Abbie had a lot of theories like this. She would meet up with me after class and say things like “Starfishes are bisexual, and I think it’s safe to say that people are bisexual too.” And I would say, “I don’t know much about starfishes, but when I see a naked dude, I don’t get a boner.”
These discussions were so long and drawn out that finally I enrolled in a Women’s Studies class called Anthropological Perspectives on Gender. It was taught by a Professor Woods, who was very confused as to why I had enrolled in a class comprised entirely of women and two gay dudes. Little did she know that I was trying to build cunning arguments to use against my women’s studies girlfriend using the enemy’s own information.
We read books with titles like Women and Poverty and Fraternity Gang Rape, the kind of uplifting literature often overlooked by the Chicken Soup for the Soul series. I got pretty obsessed with it. I was like, “They’re right! This is bullshit! The male patriarchy is keeping us down!”
I would read all the recent feminist articles and occasionally there’d be one in the school paper. I remember one time one of the standout students in this department wrote a really explicit article in the school paper about how she’d been harassed by some guys on campus and how the school had ignored it. It really affected me. I thought, That girl is awesome. She’s so brave. I should tell her.
Occasionally I would see this brave writer around campus and I’d try to build up the confidence to tell her how much I appreciated her piece in the paper. Then I’d get shy and wouldn’t say anything. Late one night toward the end of the year I was walking home to my dorm and I saw her on a secluded path. I got up the nerve to say something. And there was no one around, and I knew it would be kind of awkward, but I thought, She’s graduating. I shouldn’t hold in a compliment. This may be my only chance.
I stopped her and said, “I know you don’t know me, but that whole piece you wrote about you being harassed by all those guys, it really meant a lot to me, and—”
And she said, “That wasn’t me.”
And I said, “All right, cool. See you around.”
The girl who actually wrote the article did graduate and I never told her how much I liked her piece. But the girl who I thought wrote it had a few more college years in her, and I would see her around every now and then. We had that special bond two people have when they’ve encountered one another once and one of them has told the o
ther inaccurately that he admired her bravery in regards to being harassed by a group of men.
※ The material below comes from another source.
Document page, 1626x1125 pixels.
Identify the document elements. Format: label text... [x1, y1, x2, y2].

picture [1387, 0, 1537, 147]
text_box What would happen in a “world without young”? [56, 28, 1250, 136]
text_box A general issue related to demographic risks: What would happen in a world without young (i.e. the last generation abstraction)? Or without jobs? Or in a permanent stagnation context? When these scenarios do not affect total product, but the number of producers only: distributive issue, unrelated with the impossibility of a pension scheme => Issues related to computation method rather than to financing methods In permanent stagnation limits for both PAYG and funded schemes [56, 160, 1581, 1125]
As a result of my association with Abbie I became a feminist activist. There was an event on campus called “Take Back the Date,” which was this conservative group’s response to “Take Back the Night,” an internationally held march against rape and violence against women. “Take Back the Date” didn’t have much of a leg to stand on, parodying a group whose only goal was to raise awareness about violence against women. Their unofficial position on date rape was, “It doesn’t happen on every date!” Their platform was that we needed to end the era of “hooking up” and go back to the good old days of “dating.” “Remember the good old days when women were subservient but sassy?” Who knew this was an issue? I didn’t. No one was hooking up with me except Abbie. And those were dates, I think.
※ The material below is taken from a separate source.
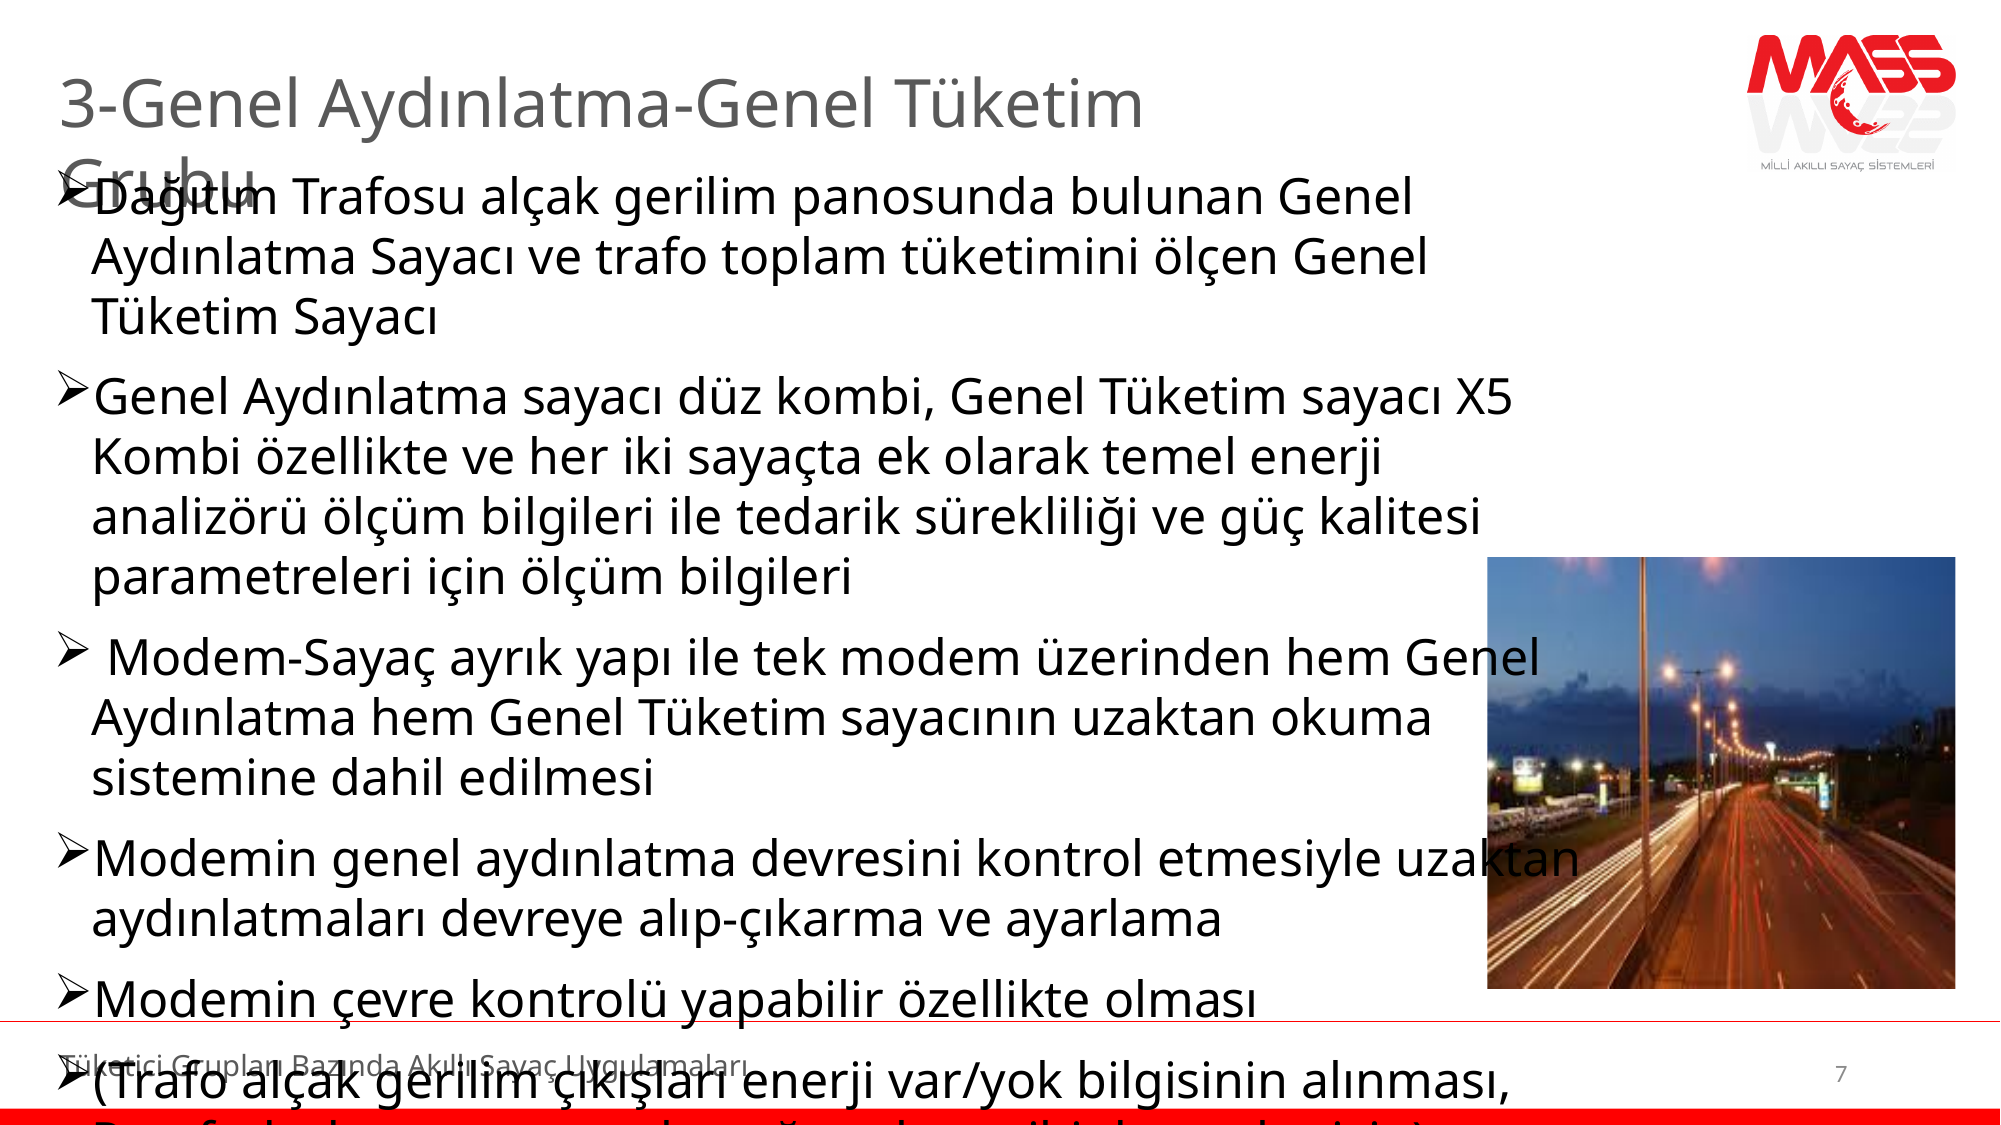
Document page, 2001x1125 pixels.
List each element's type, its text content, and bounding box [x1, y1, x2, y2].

Anyway, Abbie hated this rival women’s group. So Abbie and her friends decided to crash the Take Back the Date event. So I went along too. As we walked over to the student center for this event, we perused the Take Back the Date pamphlet and we started picking it apart. First in ways that made sense, but when we ran out of points that made sense, our criticisms became pretty irrational.
One of the women in our group looked at the pamphlet and said, “This is so stupid. Who are they to tell us how we should see each other romantically?”
Fair point.
Then someone said, “How come there are no gay relationships in the pamphlet? Can’t gay people go on dates?”
Okay, less strong of a point. But okay.
Then someone was like, “How come there are no drawings of black people in the pamphlet? Can’t black people date?”